8th President of Point University
- Incumbent
- Assumed office July 1, 2025
- Preceded by: Dean C. Collins

Personal details
- Children: 2
- Education: Point University

= Stacy Bartlett =

American academic administrator

Stacy A. Bartlett is an American academic administrator who is the incoming president of Point University. On February 13, 2025, she was named its eighth president, becoming the first woman to hold the position. She is scheduled to assume office on July 1, 2025.

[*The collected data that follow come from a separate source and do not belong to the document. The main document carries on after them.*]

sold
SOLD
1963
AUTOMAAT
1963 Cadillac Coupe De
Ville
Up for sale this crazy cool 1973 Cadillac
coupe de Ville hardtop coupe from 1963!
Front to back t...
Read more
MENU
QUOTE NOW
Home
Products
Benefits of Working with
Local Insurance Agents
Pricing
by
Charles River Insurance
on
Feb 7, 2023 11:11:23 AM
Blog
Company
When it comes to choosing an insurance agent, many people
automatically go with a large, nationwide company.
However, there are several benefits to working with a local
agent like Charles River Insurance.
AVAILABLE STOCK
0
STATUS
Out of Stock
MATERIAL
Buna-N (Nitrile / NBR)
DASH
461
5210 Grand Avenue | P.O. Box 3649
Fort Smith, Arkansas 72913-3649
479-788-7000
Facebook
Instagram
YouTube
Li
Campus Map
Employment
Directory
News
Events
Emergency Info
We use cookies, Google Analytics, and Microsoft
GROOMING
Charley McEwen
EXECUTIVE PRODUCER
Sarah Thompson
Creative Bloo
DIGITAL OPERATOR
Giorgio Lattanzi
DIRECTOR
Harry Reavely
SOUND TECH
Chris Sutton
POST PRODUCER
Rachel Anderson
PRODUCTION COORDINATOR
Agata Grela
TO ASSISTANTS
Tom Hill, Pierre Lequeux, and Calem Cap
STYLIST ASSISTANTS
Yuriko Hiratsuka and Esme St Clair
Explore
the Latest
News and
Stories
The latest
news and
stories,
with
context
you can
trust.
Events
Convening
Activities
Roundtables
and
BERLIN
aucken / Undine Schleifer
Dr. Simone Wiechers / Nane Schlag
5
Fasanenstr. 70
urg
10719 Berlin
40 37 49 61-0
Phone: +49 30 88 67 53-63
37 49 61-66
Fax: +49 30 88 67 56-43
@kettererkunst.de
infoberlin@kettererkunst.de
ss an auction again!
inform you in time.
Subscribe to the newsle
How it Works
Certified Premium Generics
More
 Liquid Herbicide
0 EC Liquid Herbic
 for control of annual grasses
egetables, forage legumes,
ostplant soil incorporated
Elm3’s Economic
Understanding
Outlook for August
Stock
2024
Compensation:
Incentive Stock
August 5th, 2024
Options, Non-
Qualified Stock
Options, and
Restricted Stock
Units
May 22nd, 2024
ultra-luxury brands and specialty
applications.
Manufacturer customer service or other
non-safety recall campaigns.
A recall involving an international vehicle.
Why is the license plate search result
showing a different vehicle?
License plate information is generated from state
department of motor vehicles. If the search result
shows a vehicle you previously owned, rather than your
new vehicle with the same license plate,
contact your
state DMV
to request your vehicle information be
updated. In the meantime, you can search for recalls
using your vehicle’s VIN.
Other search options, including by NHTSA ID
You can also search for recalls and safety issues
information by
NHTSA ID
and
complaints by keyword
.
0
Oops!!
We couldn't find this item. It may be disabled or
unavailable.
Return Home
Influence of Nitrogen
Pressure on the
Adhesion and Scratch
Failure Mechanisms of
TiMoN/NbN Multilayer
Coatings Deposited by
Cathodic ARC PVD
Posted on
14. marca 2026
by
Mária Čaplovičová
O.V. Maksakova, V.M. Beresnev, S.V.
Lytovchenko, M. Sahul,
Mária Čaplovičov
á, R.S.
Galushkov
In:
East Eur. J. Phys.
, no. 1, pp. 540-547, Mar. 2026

== Early life and education ==
A native of Metro Atlanta, Bartlett graduated from Point University in 2005. That year, she was the recipient of the Hathcock Award, the highest honor the university bestows on a graduating senior. After graduating from Point, Bartlett earned a Master of Business Administration (MBA) and a doctorate in higher education leadership.

== Career ==
Bartlett has worked for Point University since her graduation in 2005. She began her career as an admission counselor and subsequently served in a variety of roles, including director of admission, vice president of enrollment management, vice president of advancement, and chief advancement and enrollment officer. Most recently, she was the university's chief of staff. As chief of staff, Bartlett oversaw the university's fundraising efforts and the Elevate program, an initiative offering debt-free college degrees to employees in various organizations. Her experience includes enrollment management, fundraising, departmental restructuring, strategic planning, and project management.

In the fall of 2024, Point University began a national presidential search after president Dean C. Collins announced his intention to retire. The university's board of trustees hired the firm FaithSearch Partners to facilitate the process, which began with a pool of over 1,000 individuals. The firm held conversations with 40 candidates, leading to a series of interviews with the search committee. Bartlett was announced as the eight president on February 13, 2025, becoming the first woman to hold the position. Collins will leave office on June 30, 2025, and transition to the role of chancellor, assisting with special projects. Bartlett will assume the presidency on July 1, 2025.

== Personal life ==
Bartlett resides in Senoia, Georgia, with her husband, Jeremiah, and their two daughters. Jeremiah is a 2004 graduate of Point University and works at Southside Church, overseeing digital communications and strategy. Bartlett also serves at Southside Church.